▶ **Given task**
Answer these questions about the MiniJet filtering thread, one per line:
1. Which specialty wines does Kevin say he loves making?
2. What are the three grades of filters for the Mini Jet?
3. What does smurfe expect the next home filter to be?

▶ **Text provided**
/---
# Just bought a MiniJet! Worked great on my blueberry wine!!



## Kevinski324 (Apr 11, 2007)

Hey, My name is Kevin. I've been making wine for about 2 years now, and I think I've tried every type of wine I can(except for some reds).. I love making specialty wines, such as Blueberry, Maple, Mead, and some Sake. I had never filtered until recently, when I noticed a slight bit of sediment in some of my bottles, and I didn't like the sight of it!.. Anyway, now I make sure that the wine is completely done fermenting, rack it a few times, clarify it (with a liquid clarifier--I forget the name), and then filter and bottle.. My wine is completely clear now, and I would have to say that the MiniJet is definately well worth the money!


----------



## Sacalait (Apr 11, 2007)

Yep! I agree.


----------



## smurfe (Apr 11, 2007)

I filter all of my wines to. I sure wish I had got a Super Jet though. I normally do a few batches at a time. Have to wait for the Mini-Jet to cool off at times. I think my next home filter will be an Enolmatic bottler with filter.


----------



## English (Apr 14, 2007)

Hey I just bought one too, but it hasn't arrived yet. Maybe Monday or so.. I noticed what could be described as "smoke" in my Pinot Chardonnay, really didn't like the way it looked. I swear it was clear when I bottled it, so I don't know what it is, so now I'm trying to prevent it in the next batch.
I've got a batch of Merlot fining right now and a batch of Strawberry Zin at about the same stage.
Question; Do you folks filter your red wines too? And what micron filters do you use? I guess the broader question would be what micron filters do you use for white, reds and so on..


----------



## cpfan (Apr 15, 2007)

There are three grades of filters for the Mini Jet....
#1..Coarse. #2..Fine. #3..Sterile.

I use....
Reds...usually #1, occasionally #2
Whites, Blushes...#2
I do not use the #3.

Some people use #2s for everything. In Canada, Costco sells MJ filter pads a couple of times a year, #2s only. Some stock up on those and don't bother with #1s .

Steve


----------



## English (Apr 15, 2007)

Thanks Steve, that's the kind of input I was looking for. I bought a few packs of the #2s to start with. Do you see any problem in using these on my merlot? I don't want to "strip" the wine, just get the "floaties" and the "smoke" out.


----------



## cpfan (Apr 15, 2007)

English:

Lots of people use #2s on their reds. Shouldn't be a problem.

In my store (a Ferment on Premise), we use #2s on reds all the time. Although that's with a Super Jet, and we're usually putting a couple of whites thru before the reds. If we're doing reds only, we'll use #1s.

Steve

Steve


----------



## CMM (Apr 3, 2010)

*Mini Jet Filters*

Everyone seems to use the #1 or #2 filters for the Mini Jet...why not the #3 filters? Are there times to use the #3?

Thanks,
Curt


----------



## djrockinsteve (Apr 4, 2010)
\---
▶ **Records provided**
/---
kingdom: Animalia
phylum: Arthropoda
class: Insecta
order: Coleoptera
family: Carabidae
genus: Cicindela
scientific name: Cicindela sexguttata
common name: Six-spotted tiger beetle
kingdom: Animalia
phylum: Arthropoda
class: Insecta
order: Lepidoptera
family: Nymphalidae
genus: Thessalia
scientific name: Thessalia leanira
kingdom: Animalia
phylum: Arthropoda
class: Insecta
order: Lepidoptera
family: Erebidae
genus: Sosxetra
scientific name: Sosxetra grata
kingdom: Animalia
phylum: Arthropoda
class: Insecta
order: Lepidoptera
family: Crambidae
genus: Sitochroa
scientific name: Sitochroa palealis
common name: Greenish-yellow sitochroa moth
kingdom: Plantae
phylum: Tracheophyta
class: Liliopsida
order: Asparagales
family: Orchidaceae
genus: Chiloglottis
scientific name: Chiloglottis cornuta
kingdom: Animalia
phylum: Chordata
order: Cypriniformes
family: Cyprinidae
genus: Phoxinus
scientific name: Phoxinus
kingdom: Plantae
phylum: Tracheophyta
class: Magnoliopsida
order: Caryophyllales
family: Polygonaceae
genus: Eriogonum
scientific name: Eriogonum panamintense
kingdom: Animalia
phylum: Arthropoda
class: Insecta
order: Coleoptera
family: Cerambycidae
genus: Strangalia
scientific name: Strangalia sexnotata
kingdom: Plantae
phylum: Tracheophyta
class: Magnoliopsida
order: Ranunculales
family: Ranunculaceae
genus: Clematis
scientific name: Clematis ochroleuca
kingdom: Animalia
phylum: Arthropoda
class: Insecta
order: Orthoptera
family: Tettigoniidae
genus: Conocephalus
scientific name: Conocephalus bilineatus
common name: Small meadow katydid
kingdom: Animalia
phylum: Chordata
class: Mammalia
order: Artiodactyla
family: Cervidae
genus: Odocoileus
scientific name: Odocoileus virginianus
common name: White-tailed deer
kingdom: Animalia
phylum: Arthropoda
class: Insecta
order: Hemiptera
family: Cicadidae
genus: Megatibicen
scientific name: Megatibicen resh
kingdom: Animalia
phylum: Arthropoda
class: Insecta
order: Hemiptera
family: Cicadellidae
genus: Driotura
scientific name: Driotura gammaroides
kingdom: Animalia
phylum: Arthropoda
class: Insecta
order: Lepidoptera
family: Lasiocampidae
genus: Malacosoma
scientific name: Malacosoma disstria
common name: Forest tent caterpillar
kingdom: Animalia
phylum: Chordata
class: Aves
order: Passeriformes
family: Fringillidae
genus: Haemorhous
\---
▶ **Finished answer**
1. Blueberry, Maple, Mead, and some Sake.
2. #1 Coarse, #2 Fine, and #3 Sterile.
3. An Enolmatic bottler with filter.